Totty, now spotted like a blackcurrant pudding, sits. She and Tom ride, straight-backed and silent, up the gorge. Other picnickers exclaim over the size and grandeur of the trees, the sparkle on the river below, the coal seam clearly visible in the wall of the gorge (but how could you ever reach it?). Totty blinks, pretending the sun is in her eyes. But when two fat pigeons burst out of the bush, close enough to touch and iridescent as opals, Tom glances sideways in the general stir and winks stoutly at his wilful girl. Totty’s giggle is half sob, but the day — and a dynasty — is rescued.
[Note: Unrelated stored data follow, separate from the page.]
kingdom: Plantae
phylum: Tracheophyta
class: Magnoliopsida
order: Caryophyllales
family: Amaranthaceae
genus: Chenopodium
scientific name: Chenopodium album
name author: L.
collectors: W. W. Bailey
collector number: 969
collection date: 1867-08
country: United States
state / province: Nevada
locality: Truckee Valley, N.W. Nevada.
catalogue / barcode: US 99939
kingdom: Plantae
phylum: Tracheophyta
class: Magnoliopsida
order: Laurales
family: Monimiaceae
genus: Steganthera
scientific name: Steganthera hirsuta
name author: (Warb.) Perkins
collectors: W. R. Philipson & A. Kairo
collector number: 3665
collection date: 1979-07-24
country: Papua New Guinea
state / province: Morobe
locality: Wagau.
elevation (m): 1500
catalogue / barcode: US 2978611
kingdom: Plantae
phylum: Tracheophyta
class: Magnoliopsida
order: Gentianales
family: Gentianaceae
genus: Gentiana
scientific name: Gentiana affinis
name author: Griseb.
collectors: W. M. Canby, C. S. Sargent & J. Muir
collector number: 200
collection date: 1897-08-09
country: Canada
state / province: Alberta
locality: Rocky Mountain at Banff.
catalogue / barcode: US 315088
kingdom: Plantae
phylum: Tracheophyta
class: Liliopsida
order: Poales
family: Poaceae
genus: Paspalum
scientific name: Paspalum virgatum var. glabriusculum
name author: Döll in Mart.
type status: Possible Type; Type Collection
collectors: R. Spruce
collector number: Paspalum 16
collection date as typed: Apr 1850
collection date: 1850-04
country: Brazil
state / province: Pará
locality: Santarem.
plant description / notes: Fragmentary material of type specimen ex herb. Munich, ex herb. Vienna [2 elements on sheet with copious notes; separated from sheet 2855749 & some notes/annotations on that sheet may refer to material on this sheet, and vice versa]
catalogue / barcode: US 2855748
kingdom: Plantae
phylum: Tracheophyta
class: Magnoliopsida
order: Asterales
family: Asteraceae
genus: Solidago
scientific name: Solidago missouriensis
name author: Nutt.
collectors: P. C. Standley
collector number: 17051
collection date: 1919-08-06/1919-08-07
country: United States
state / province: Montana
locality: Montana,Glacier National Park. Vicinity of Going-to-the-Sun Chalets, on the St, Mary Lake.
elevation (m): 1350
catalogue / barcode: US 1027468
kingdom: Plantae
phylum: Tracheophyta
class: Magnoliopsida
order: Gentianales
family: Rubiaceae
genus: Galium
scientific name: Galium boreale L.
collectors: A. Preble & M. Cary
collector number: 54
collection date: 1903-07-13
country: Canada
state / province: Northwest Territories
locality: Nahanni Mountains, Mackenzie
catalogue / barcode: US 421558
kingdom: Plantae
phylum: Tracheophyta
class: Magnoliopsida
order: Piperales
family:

It turns out that the bottom half of the Incline is not yet functioning. Mr Dickson, Company manager, resplendent in top hat,
explains to the milling picnickers that he cannot guarantee the safety of the ladies until the lower brake-drum has been inspected. But if the gentlemen would offer a hand to the ladies, they might all make their way safely up over the railway sleepers, up the steep slope of the Incline, to Middle Brake, where brand-new wagons, untouched by coal dust, are ready to haul them up the second, steeper section of the Incline.
Several women and a few men, quoting varicose veins, hearts, delicate shoes or dispositions, decide to picnic at the railhead. Conn’s Creek is, after all, very pretty; much more suitable than the high plateau. Mrs Hanratty is one of these. She spreads her rug and sits with other women, dark and formal in the sun, like heavy boulders guarding against the exuberance of the bush.
Others, including Mrs McGuire, feel their duty is to be at their husbands’ sides during the opening ceremony. They struggle up over stones and sleepers, but finally quail at the sight of the wagons rising vertically into the sky and out of sight. Middle Brake has a splendid view, anyway; the men and the young ones can manage the ceremony quite well on their own.
But the sight of Totty sends Mrs McGuire into a tightly controlled fit of hysteria.
‘Your dress, your dress, Dorothy! How can you ever make your recitation now? Elizabeth will have to do it.’
‘Mother, it
is
a coal mine after all …’
‘And Mrs Leake spending such care on the stitching. Oh, Totty, how can you be so careless?’
‘It will wash out, Mother.’
‘What will they think? Mr McGuire’s daughter … You will have to stay down here with me; you have missed your chance of fame. Oh, what a madam! Mr McGuire! Oh, Lord, where has Elizabeth got to, and she’s wearing her blue, not at all the right thing. Mr McGuire!’
‘He can’t hear you, Mother.’
‘Well, run and fetch him, this is a crisis, with the programme announced in the paper, and your name in it. Mr McGuire!’
THAT is why Miss Elizabeth McGuire, not her older sister Dorothy as reported, rather nervously recited
Prophetic Lines From Locksleigh
Hall
:
For I dipped into the future
Far as human eye could see
Saw the Vision of the world
And all the wonders that would be …
as Miss Mary Dickson, daughter of the Company manager, drove the silver-plated spike (two misses and one strike, according to Con the Brake, who counted everything) commemorating the opening of the Denniston Incline. And why Totty was free to walk hand in hand with Tom, away from the Brake Head and the ceremony, away over the humming plateau, a good mile away, to a mossy hollow where they sat and then lay together in the sun, and where, because they were headstrong and in love, and of a mind to make their own future, Totty conceived Michael. On that day Totty developed a taste for a landscape as wilful and contrary as herself, and bred the flavour into her son’s bones.